### [Aim]
Reproduce every line of the records below with no changes.

[Annotated region listings]
::::::

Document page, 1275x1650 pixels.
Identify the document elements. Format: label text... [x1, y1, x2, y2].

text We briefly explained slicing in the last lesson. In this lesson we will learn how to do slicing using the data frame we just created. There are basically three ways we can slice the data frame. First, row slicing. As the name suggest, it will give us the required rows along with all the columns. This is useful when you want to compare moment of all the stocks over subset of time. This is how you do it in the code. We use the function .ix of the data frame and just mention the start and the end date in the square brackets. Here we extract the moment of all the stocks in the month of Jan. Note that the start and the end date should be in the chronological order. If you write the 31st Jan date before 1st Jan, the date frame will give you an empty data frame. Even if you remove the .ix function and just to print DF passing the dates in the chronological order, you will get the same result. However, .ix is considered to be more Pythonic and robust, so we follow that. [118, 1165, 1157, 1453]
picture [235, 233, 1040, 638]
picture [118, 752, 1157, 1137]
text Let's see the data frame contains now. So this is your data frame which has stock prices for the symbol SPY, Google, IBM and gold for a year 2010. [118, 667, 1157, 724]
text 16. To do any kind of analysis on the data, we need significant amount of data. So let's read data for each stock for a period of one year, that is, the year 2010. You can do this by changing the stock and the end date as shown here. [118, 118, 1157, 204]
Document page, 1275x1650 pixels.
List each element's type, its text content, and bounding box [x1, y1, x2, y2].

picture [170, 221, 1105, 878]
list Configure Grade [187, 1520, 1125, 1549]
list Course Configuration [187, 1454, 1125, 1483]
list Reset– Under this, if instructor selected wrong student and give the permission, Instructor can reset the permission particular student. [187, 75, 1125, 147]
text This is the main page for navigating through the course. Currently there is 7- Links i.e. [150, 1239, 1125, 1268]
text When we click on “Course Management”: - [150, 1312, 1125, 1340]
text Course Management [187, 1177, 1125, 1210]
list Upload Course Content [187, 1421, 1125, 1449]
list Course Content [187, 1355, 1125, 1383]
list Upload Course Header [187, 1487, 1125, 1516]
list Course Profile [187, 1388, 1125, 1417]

::::::

### [Solution to this task]
Document page, 1275x1650 pixels.
Identify the document elements. Format: label text... [x1, y1, x2, y2].

text We briefly explained slicing in the last lesson. In this lesson we will learn how to do slicing using the data frame we just created. There are basically three ways we can slice the data frame. First, row slicing. As the name suggest, it will give us the required rows along with all the columns. This is useful when you want to compare moment of all the stocks over subset of time. This is how you do it in the code. We use the function .ix of the data frame and just mention the start and the end date in the square brackets. Here we extract the moment of all the stocks in the month of Jan. Note that the start and the end date should be in the chronological order. If you write the 31st Jan date before 1st Jan, the date frame will give you an empty data frame. Even if you remove the .ix function and just to print DF passing the dates in the chronological order, you will get the same result. However, .ix is considered to be more Pythonic and robust, so we follow that. [118, 1165, 1157, 1453]
picture [235, 233, 1040, 638]
picture [118, 752, 1157, 1137]
text Let's see the data frame contains now. So this is your data frame which has stock prices for the symbol SPY, Google, IBM and gold for a year 2010. [118, 667, 1157, 724]
text 16. To do any kind of analysis on the data, we need significant amount of data. So let's read data for each stock for a period of one year, that is, the year 2010. You can do this by changing the stock and the end date as shown here. [118, 118, 1157, 204]
Document page, 1275x1650 pixels.
List each element's type, its text content, and bounding box [x1, y1, x2, y2].

picture [170, 221, 1105, 878]
list Configure Grade [187, 1520, 1125, 1549]
list Course Configuration [187, 1454, 1125, 1483]
list Reset– Under this, if instructor selected wrong student and give the permission, Instructor can reset the permission particular student. [187, 75, 1125, 147]
text This is the main page for navigating through the course. Currently there is 7- Links i.e. [150, 1239, 1125, 1268]
text When we click on “Course Management”: - [150, 1312, 1125, 1340]
text Course Management [187, 1177, 1125, 1210]
list Upload Course Content [187, 1421, 1125, 1449]
list Course Content [187, 1355, 1125, 1383]
list Upload Course Header [187, 1487, 1125, 1516]
list Course Profile [187, 1388, 1125, 1417]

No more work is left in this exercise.